Olhando-me no espelho, certa tarde, vi que era hora de aproveitar o cupom de 20% de desconto que minha cabeleireira me havia mandado, convidando-me para uma visita ao seu novo endereço. Eu precisava fazer uma série de apresentações e não podia permitir que meu rebelde cabelo distraísse o auditório.
Verificando o endereço do novo salão, Colina 1741, saí. O trânsito de final de expediente começava a intensificar-se quando entrei na Rua Colina. Quando reduzi a marcha para procurar o número, motoristas impacientes buzinaram atrás de mim. Então segui adiante.
Voltando de novo, procurei o número uma vez mais, sem resultado. Não existia aquele número.

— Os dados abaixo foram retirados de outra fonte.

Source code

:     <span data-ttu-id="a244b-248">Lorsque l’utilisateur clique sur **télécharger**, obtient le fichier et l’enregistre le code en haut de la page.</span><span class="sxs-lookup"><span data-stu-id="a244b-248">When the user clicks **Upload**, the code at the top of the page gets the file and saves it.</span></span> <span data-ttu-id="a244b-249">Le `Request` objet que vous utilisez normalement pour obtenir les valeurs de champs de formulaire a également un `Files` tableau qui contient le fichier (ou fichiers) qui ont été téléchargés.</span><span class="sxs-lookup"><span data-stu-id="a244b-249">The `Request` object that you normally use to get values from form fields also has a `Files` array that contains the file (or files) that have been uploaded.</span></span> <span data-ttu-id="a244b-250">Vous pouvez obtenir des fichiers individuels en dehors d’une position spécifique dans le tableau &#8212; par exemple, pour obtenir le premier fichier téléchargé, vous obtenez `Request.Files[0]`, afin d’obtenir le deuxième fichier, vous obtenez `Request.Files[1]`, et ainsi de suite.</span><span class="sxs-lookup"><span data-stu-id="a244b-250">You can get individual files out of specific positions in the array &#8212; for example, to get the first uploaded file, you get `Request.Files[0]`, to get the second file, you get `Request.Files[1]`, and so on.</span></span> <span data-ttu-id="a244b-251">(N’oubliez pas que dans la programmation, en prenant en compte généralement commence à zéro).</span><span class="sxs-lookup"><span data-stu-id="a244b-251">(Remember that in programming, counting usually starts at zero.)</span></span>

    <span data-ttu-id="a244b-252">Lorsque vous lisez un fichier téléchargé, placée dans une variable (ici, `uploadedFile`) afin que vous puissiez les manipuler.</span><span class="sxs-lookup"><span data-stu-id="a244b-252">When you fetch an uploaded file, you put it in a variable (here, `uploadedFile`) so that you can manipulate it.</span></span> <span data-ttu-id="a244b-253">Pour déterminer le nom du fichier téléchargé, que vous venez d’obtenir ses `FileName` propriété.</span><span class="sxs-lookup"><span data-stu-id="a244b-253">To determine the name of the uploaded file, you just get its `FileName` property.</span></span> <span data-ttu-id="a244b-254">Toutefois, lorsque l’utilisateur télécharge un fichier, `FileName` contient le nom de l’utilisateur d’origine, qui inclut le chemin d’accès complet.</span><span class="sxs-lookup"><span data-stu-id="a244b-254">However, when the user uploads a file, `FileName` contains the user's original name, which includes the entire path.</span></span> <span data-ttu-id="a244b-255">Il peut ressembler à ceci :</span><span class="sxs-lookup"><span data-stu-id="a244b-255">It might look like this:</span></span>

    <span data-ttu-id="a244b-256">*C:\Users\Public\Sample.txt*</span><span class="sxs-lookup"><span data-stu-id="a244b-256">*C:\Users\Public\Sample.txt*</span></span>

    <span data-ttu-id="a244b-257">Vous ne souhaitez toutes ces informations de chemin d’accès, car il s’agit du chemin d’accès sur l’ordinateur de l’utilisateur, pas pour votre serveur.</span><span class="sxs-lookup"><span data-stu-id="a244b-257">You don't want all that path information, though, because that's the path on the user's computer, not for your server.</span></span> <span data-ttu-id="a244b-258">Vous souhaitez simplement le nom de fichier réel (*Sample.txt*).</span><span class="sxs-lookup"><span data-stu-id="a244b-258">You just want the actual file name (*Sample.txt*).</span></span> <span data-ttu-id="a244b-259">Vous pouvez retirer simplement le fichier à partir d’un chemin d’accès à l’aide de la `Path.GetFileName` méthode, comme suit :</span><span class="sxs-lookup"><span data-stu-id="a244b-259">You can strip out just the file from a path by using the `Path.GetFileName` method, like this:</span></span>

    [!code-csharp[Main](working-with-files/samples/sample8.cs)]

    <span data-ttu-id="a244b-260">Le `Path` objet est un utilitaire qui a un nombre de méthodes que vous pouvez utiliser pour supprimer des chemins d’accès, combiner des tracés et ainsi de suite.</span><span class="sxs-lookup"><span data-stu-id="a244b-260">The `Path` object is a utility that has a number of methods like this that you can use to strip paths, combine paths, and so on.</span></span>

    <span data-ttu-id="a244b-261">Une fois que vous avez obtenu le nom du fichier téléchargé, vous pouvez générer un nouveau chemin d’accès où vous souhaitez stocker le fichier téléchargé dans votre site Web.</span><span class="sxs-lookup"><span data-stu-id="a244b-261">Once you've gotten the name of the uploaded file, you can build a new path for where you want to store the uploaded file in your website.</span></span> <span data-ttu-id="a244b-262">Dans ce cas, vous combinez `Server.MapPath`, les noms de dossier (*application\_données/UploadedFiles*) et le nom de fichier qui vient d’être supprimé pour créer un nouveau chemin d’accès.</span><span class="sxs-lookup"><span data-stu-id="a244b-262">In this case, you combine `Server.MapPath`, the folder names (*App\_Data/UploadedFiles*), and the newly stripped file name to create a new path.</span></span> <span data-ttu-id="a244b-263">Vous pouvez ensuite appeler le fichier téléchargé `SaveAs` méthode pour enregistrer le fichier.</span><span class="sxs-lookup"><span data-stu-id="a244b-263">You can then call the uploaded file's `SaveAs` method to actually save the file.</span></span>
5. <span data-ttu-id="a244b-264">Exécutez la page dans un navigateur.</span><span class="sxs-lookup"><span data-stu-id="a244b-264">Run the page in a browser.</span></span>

Por fim, entrei num escritório.
– Poderia me dizer onde encontro Colina 1741? – perguntei ao cavalheiro por trás da mesa.
– Ah, senhora! – disse ele cortesmente. – A senhora deve estar procurando a Avenida Colina, 1741. Fica a uns três quilômetros nessa direção. Esta aqui é a Rua Colina.
Uma hora depois, com o cabelo caprichosamente penteado, desabei no meu sofá. Entendi que havia cometido um grande erro. Saí sem ter verificado o endereço completo. Não sabia para onde estava indo e havia desperdiçado tempo e energia.
Talvez tenha sido só porque me senti intimidada pela pressão dos motoristas impacientes atrás de mim, ou pela dor nos meus músculos tensos, que finalmente fiz a pergunta vital. Mas fiquei feliz por ter finalmente perguntado. A letra do tão cantado hino de John Newton me veio à mente: "Oh, graça excelsa de Jesus! Perdido, me encontrou! ... Oh, quão preciosa é para mim a hora em que me achou!" E eu nem sequer sabia que estava perdida!
Tornando-se clara a conexão entre aquela experiência e a minha jornada espiritual, caí de joelhos e pedi que Deus sempre me orientasse os passos.
Teria valido a pena aquela expedição? O espelho sugeria que sim. E o meu coração agradecido, muito mais.